Your instructions: Reproduce the whole listing below exactly.

Available records:
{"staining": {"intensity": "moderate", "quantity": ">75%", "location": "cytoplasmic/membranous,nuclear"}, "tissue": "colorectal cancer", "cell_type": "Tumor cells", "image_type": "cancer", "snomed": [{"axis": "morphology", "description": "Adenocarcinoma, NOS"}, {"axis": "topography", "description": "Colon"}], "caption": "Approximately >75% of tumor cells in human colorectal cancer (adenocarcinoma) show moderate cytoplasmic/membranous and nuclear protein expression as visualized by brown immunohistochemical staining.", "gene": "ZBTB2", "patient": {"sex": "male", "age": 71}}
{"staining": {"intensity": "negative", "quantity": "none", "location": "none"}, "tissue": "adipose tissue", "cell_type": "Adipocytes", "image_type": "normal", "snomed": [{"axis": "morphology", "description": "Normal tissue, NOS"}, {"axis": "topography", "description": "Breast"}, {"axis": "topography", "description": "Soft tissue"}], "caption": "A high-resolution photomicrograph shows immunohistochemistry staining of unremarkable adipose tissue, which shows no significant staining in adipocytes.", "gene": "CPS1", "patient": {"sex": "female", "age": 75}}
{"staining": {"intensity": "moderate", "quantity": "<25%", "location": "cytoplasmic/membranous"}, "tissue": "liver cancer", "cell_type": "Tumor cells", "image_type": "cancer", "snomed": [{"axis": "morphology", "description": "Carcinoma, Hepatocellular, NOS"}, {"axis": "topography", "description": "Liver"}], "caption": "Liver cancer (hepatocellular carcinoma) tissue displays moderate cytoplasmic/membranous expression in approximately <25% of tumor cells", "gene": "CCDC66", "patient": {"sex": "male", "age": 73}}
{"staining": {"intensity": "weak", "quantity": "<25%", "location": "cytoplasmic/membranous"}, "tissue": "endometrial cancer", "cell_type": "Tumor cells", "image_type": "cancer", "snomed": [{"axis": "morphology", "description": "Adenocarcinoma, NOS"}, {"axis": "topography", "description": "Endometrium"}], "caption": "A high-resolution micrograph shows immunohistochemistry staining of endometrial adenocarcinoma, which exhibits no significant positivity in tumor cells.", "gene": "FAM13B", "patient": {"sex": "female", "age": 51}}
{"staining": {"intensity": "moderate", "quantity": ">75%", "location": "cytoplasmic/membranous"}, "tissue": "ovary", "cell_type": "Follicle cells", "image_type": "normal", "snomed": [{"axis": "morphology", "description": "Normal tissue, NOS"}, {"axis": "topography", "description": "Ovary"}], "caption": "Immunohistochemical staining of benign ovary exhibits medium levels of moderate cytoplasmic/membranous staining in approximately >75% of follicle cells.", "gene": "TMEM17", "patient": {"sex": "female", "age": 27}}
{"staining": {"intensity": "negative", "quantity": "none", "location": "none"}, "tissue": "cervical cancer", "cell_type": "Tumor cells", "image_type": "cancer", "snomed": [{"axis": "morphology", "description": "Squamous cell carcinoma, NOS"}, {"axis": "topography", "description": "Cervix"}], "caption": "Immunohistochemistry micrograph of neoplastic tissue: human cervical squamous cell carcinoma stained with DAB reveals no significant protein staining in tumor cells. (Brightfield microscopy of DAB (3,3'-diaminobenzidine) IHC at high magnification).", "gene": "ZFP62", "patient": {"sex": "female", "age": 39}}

Solved problem:
{"staining": {"intensity": "moderate", "quantity": ">75%", "location": "cytoplasmic/membranous,nuclear"}, "tissue": "colorectal cancer", "cell_type": "Tumor cells", "image_type": "cancer", "snomed": [{"axis": "morphology", "description": "Adenocarcinoma, NOS"}, {"axis": "topography", "description": "Colon"}], "caption": "Approximately >75% of tumor cells in human colorectal cancer (adenocarcinoma) show moderate cytoplasmic/membranous and nuclear protein expression as visualized by brown immunohistochemical staining.", "gene": "ZBTB2", "patient": {"sex": "male", "age": 71}}
{"staining": {"intensity": "negative", "quantity": "none", "location": "none"}, "tissue": "adipose tissue", "cell_type": "Adipocytes", "image_type": "normal", "snomed": [{"axis": "morphology", "description": "Normal tissue, NOS"}, {"axis": "topography", "description": "Breast"}, {"axis": "topography", "description": "Soft tissue"}], "caption": "A high-resolution photomicrograph shows immunohistochemistry staining of unremarkable adipose tissue, which shows no significant staining in adipocytes.", "gene": "CPS1", "patient": {"sex": "female", "age": 75}}
{"staining": {"intensity": "moderate", "quantity": "<25%", "location": "cytoplasmic/membranous"}, "tissue": "liver cancer", "cell_type": "Tumor cells", "image_type": "cancer", "snomed": [{"axis": "morphology", "description": "Carcinoma, Hepatocellular, NOS"}, {"axis": "topography", "description": "Liver"}], "caption": "Liver cancer (hepatocellular carcinoma) tissue displays moderate cytoplasmic/membranous expression in approximately <25% of tumor cells", "gene": "CCDC66", "patient": {"sex": "male", "age": 73}}
{"staining": {"intensity": "weak", "quantity": "<25%", "location": "cytoplasmic/membranous"}, "tissue": "endometrial cancer", "cell_type": "Tumor cells", "image_type": "cancer", "snomed": [{"axis": "morphology", "description": "Adenocarcinoma, NOS"}, {"axis": "topography", "description": "Endometrium"}], "caption": "A high-resolution micrograph shows immunohistochemistry staining of endometrial adenocarcinoma, which exhibits no significant positivity in tumor cells.", "gene": "FAM13B", "patient": {"sex": "female", "age": 51}}
{"staining": {"intensity": "moderate", "quantity": ">75%", "location": "cytoplasmic/membranous"}, "tissue": "ovary", "cell_type": "Follicle cells", "image_type": "normal", "snomed": [{"axis": "morphology", "description": "Normal tissue, NOS"}, {"axis": "topography", "description": "Ovary"}], "caption": "Immunohistochemical staining of benign ovary exhibits medium levels of moderate cytoplasmic/membranous staining in approximately >75% of follicle cells.", "gene": "TMEM17", "patient": {"sex": "female", "age": 27}}
{"staining": {"intensity": "negative", "quantity": "none", "location": "none"}, "tissue": "cervical cancer", "cell_type": "Tumor cells", "image_type": "cancer", "snomed": [{"axis": "morphology", "description": "Squamous cell carcinoma, NOS"}, {"axis": "topography", "description": "Cervix"}], "caption": "Immunohistochemistry micrograph of neoplastic tissue: human cervical squamous cell carcinoma stained with DAB reveals no significant protein staining in tumor cells. (Brightfield microscopy of DAB (3,3'-diaminobenzidine) IHC at high magnification).", "gene": "ZFP62", "patient": {"sex": "female", "age": 39}}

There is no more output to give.